Horizontally stationary generalized Bratteli diagrams

TL;DR

This paper explores the properties of horizontally stationary Bratteli diagrams with infinite levels, focusing on ergodic measures and conditions for Vershik map existence, revealing new structural phenomena in infinite graph dynamics.

Contribution

It introduces the concept of horizontal stationarity in infinite Bratteli diagrams and characterizes ergodic measures and Vershik map conditions for this class.

Findings

Explicit description of ergodic tail invariant measures.

All ergodic measures are extensions of odometer measures in certain cases.
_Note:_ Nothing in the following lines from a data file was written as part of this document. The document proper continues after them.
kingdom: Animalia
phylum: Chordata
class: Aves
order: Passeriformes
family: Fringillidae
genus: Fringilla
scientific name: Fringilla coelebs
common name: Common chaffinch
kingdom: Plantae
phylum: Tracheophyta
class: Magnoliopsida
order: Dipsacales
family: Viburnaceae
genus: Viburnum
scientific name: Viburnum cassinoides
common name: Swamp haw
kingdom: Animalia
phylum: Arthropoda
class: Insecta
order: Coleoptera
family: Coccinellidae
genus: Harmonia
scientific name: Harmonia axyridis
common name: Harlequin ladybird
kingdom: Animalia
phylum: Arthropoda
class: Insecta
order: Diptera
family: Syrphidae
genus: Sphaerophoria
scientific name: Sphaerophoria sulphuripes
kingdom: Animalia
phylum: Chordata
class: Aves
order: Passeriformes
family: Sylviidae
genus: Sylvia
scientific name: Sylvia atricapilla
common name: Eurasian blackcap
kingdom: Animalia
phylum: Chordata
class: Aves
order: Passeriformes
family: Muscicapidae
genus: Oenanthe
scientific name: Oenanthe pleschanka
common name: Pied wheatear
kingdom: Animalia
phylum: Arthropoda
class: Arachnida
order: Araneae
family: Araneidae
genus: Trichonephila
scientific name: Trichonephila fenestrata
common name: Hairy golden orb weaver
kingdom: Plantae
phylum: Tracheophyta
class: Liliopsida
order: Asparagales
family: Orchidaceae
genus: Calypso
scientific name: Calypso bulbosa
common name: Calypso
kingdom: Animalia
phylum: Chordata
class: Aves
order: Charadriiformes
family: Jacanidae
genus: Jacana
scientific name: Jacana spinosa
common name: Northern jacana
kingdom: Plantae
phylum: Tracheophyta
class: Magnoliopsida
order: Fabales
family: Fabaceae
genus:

Conditions established for the existence of a continuous Vershik map.

Abstract

Bratteli diagrams with countably infinite levels exhibit a new phenomenon: they can be horizontally stationary. The incidence matrices of these horizontally stationary Bratteli diagrams are infinite banded Toeplitz matrices. In this paper, we study the fundamental properties of horizontally stationary Bratteli diagrams. In these diagrams, we provide an explicit description of ergodic tail invariant probability measures. For a certain class of horizontally stationary Bratteli diagrams, we prove that all ergodic tail invariant probability measures are extensions of measures from odometers. Additionally, we establish conditions for the existence of a continuous Vershik map on the path space of a horizontally stationary Bratteli diagram.